[What to produce]: Examine each line in the records below for the word "งแรก". Report how many lines contain it, and nothing else.
== Segment start ==
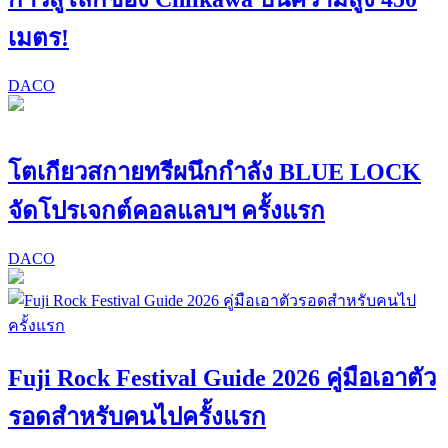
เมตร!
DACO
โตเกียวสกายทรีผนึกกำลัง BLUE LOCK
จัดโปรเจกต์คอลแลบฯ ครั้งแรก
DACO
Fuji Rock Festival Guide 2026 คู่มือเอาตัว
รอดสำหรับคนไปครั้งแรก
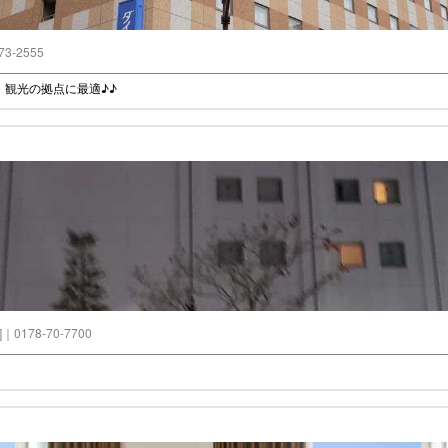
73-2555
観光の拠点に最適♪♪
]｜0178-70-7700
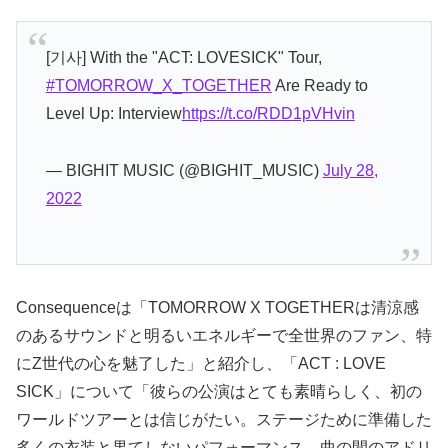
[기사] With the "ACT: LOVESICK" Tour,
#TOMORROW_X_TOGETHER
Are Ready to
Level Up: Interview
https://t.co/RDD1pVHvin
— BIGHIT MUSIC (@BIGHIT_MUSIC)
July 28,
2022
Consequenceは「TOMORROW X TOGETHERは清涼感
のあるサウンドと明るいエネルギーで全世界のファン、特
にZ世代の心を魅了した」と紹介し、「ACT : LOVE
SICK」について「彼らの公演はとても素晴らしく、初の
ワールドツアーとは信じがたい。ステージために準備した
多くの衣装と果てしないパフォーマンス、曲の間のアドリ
== Segment end ==
[Written solution]: 2